Among the entries below, extract exactly the lines that run from the one with "Plný text práce (8.463Mb)" through the one with "MENTIONS LEGALES", both ends included.

Stored data
========================================================================

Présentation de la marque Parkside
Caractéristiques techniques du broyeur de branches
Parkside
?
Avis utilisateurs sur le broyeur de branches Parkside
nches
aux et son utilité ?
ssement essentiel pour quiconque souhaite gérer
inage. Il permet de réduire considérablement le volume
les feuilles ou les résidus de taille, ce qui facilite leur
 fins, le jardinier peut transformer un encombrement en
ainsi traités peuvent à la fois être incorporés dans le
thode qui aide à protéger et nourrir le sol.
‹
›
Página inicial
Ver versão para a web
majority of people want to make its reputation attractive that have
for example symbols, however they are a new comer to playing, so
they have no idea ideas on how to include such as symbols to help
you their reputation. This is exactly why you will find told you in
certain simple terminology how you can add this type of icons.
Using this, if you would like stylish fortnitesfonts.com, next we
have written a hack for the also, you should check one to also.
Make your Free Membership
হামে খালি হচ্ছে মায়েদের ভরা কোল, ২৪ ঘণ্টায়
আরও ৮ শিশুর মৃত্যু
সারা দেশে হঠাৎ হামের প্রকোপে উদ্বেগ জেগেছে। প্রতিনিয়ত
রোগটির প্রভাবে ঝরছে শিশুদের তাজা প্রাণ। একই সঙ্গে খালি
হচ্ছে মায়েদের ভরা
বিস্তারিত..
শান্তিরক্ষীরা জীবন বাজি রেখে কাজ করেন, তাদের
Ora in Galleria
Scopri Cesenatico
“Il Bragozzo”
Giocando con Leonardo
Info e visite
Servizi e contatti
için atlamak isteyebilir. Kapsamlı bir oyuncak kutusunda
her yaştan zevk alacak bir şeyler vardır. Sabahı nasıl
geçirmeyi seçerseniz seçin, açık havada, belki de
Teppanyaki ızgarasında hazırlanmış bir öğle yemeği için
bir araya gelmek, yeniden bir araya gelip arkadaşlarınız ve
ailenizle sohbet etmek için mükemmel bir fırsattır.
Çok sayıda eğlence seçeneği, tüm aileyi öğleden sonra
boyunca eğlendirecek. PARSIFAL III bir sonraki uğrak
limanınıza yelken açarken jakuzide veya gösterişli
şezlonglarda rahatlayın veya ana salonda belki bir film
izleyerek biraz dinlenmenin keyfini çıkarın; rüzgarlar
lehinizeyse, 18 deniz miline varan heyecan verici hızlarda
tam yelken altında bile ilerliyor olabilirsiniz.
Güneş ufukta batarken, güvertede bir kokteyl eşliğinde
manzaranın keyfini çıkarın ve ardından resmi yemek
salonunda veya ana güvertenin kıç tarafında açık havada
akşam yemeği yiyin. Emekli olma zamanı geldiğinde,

========================================================================

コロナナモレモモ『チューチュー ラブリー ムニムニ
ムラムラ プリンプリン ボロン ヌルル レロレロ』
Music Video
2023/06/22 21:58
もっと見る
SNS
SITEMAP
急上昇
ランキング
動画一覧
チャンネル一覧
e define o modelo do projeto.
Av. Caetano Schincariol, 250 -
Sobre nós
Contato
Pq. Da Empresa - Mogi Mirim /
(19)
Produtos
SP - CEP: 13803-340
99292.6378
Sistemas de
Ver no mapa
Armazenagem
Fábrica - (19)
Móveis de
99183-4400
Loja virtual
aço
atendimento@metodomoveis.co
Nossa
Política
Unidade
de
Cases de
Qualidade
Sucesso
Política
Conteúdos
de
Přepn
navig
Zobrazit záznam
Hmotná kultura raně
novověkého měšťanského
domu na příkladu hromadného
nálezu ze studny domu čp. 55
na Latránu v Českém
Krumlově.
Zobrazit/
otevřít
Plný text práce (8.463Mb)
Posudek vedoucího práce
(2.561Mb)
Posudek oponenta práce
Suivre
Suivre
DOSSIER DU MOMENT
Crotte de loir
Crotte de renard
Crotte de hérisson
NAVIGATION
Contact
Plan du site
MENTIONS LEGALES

========================================================================

Answer space:
Plný text práce (8.463Mb)
Posudek vedoucího práce
(2.561Mb)
Posudek oponenta práce
Suivre
Suivre
DOSSIER DU MOMENT
Crotte de loir
Crotte de renard
Crotte de hérisson
NAVIGATION
Contact
Plan du site
MENTIONS LEGALES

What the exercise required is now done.